Events from the past week alone highlight the challenges Kelly faces.
In the past week, Trump has confounded his military leaders by tweeting out a ban on transgender service members, offended the Boy Scouts of America by delivering a politically charged speech at their jamboree and publicly humiliated Attorney General Jeff Sessions with a series of Twitter barbs. Trump's effort to repeal Obamacare failed in the Senate early Friday, leaving him with no signature legislative achievement to show after more than six months in office.
Finally, a long-simmering feud between Priebus and Scaramucci, the founder of SkyBridge Capital who joined the White House on July 21, became an ugly public spectacle.
On Thursday night, the New Yorker magazine published on its website an account of a telephone call Scaramucci placed to writer Ryan Lizza, in which the White House communications chief unleashed a stream of vulgarities while attacking Priebus as a "paranoid schizophrenic," and said "he'll be asked to resign very shortly."
Trump said Scaramucci would report directly to the president, undercutting Priebus's already waning power in the West Wing. It isn't clear if that arrangement will change under Kelly. Asked if Scaramucci would continue to report directly to the president or would be subordinate to Kelly, a senior White House official didn't answer directly, only saying that Kelly now has full authority.
Another senior White House official said everyone in the West Wing will report to Kelly.
Scaramucci didn't respond to requests for comment. Like his boss, he's a prolific Twitter user, but he has made no public statements about Kelly's hiring. It's unclear how the brash financier will get along with the decorated military man.
The general could find several allies within the competing power structures of the White House.
They include Bannon, who throughout Kelly's brief tenure as Secretary of Homeland Security, privately praised the Boston-born military leader's effectiveness in an administration that often hasn't functioned smoothly.
Two people close to Trump and Bannon said the latter's position in the administration doesn't appear to be in imminent jeopardy, even after Scaramucci was quoted as crudely criticizing Bannon -- an architect of Trump's win in November -- in the New Yorker article for trying to build his brand off the presidency.

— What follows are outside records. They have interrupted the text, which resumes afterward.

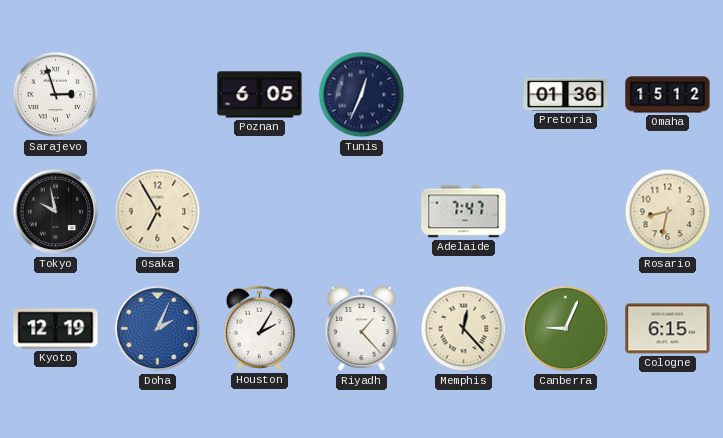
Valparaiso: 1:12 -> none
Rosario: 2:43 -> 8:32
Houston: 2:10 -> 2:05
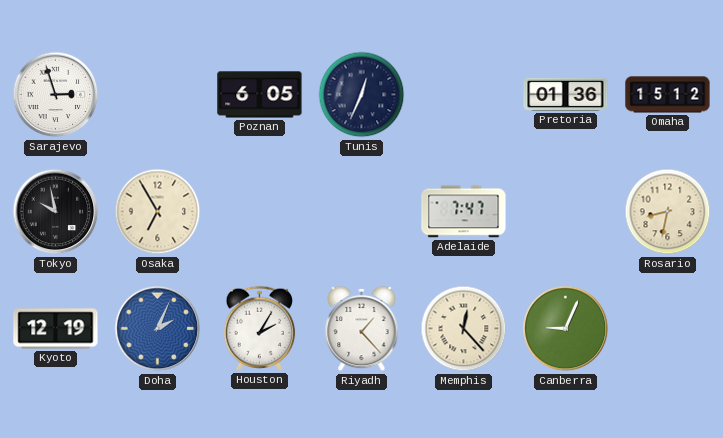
Cologne: 6:15 -> none
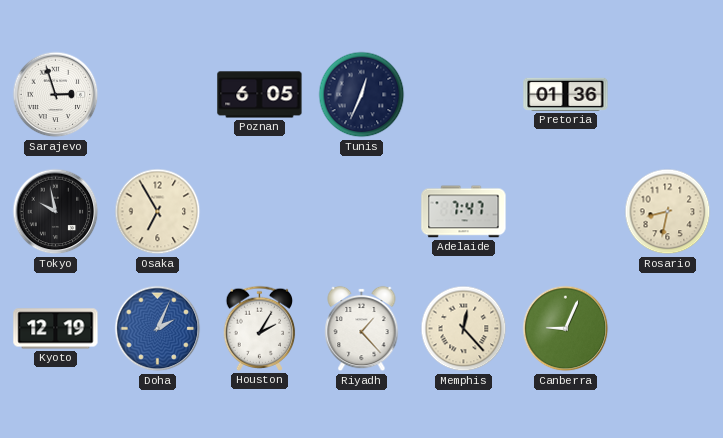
Omaha: 15:12 -> none
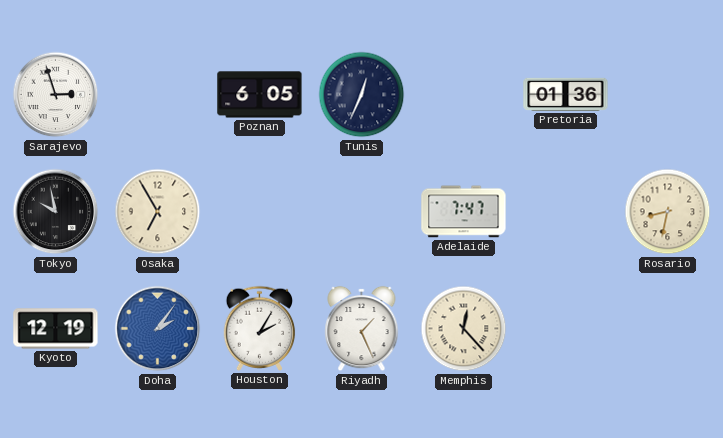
Doha: 2:04 -> 2:06
Riyadh: 1:23 -> 1:26
Canberra: 9:04 -> none
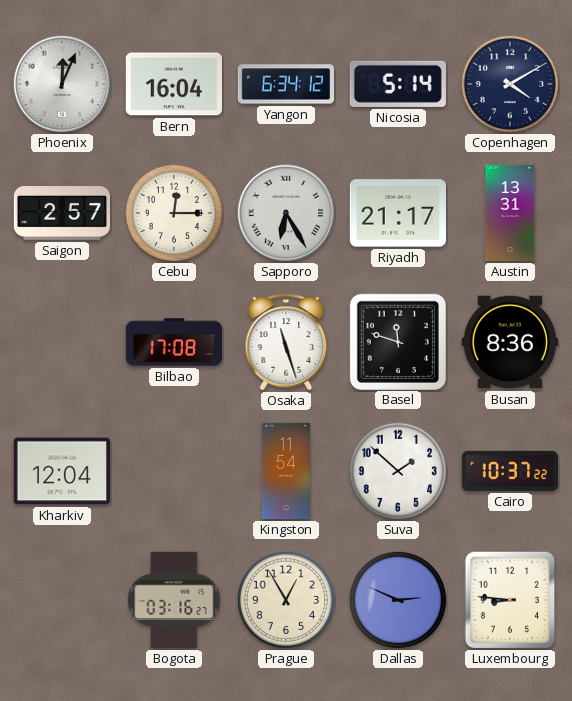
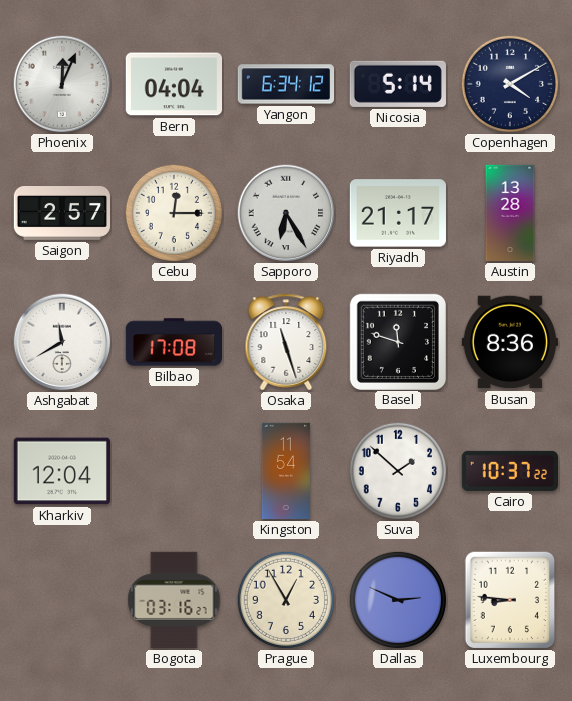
Bern: 16:04 -> 04:04
Austin: 13:31 -> 13:28
Ashgabat: none -> 11:40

Former New York Mayor Rudy Giuliani, a supporter of Trump who's been talked about on and off for a position in the administration, said Kelly's brief stint at DHS showed command, strong organization, and charisma.

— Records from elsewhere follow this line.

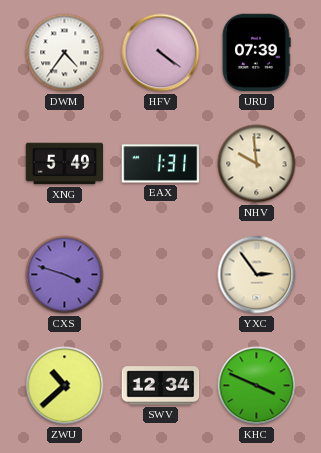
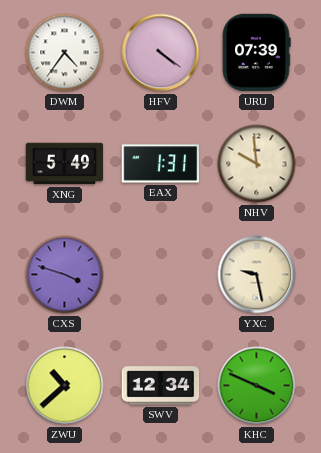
YXC: 2:54 -> 9:28
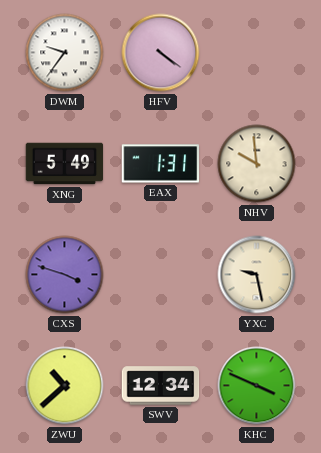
DWM: 4:36 -> 9:36
URU: 07:39 -> none
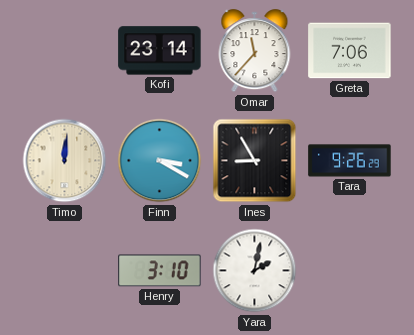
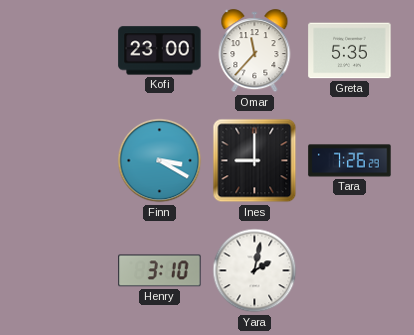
Kofi: 23:14 -> 23:00
Greta: 7:06 -> 5:35
Timo: 12:01 -> none
Ines: 8:55 -> 9:00
Tara: 9:26 -> 7:26
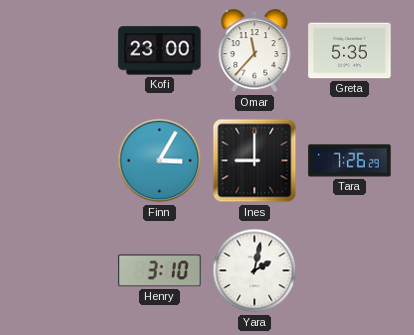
Finn: 3:20 -> 3:05
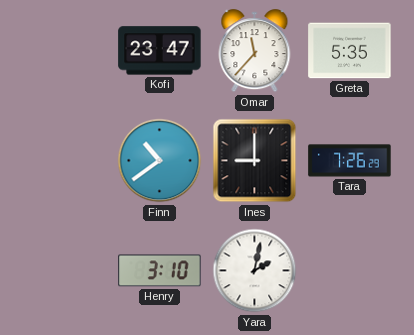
Kofi: 23:00 -> 23:47
Finn: 3:05 -> 10:39
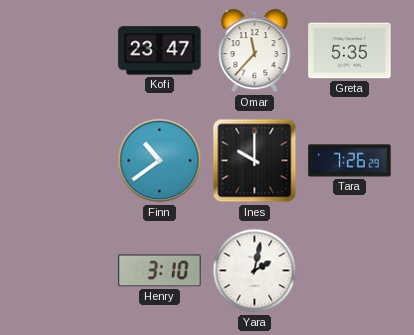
Ines: 9:00 -> 10:00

"If he can repeat that at the White House I think there can be a material improvement in the way the White House functions," Giuliani said in an interview.
But Kelly's biggest challenge may be trying to keep Trump from undercutting his own message with tweets and unfiltered commentary, including threats and digs directed at members of his own party and his own administration.
Trump has shown no sign of a personal change in course since announcing Kelly's appointment on Twitter on Friday. On Saturday, he intensified his criticism of GOP lawmakers, saying Republicans in the Senate would be "fools" and "total quitters" if they didn't change their rules and make another attempt to repeal Obamacare. He also threatened via Twitter to end "BAILOUTS for Members of Congress" if a health-care bill is not passed quickly.
On "Fox News Sunday," White House adviser Kellyanne Conway said Trump's threat referred to health insurance arrangements for members of Congress and their staff under the Affordable Care Act.
Senate Majority Leader Mitch McConnell, R-Kentucky, has said he will not change Senate rules requiring 60 votes to pass most legislation, and declared it was "time to move on" after the Obamacare repeal bill failed last week -- after failing to reach a simple majority in the 100-member chamber. The White House's deteriorating relationship with Congress is yet another headache for the incoming chief of staff.
"The situation on Capitol Hill is now worse than before with many Republicans extremely angry with the president," said Julian Zelizer, a historian at Princeton University. "All of this will in some ways undercut his efforts to improve the situation."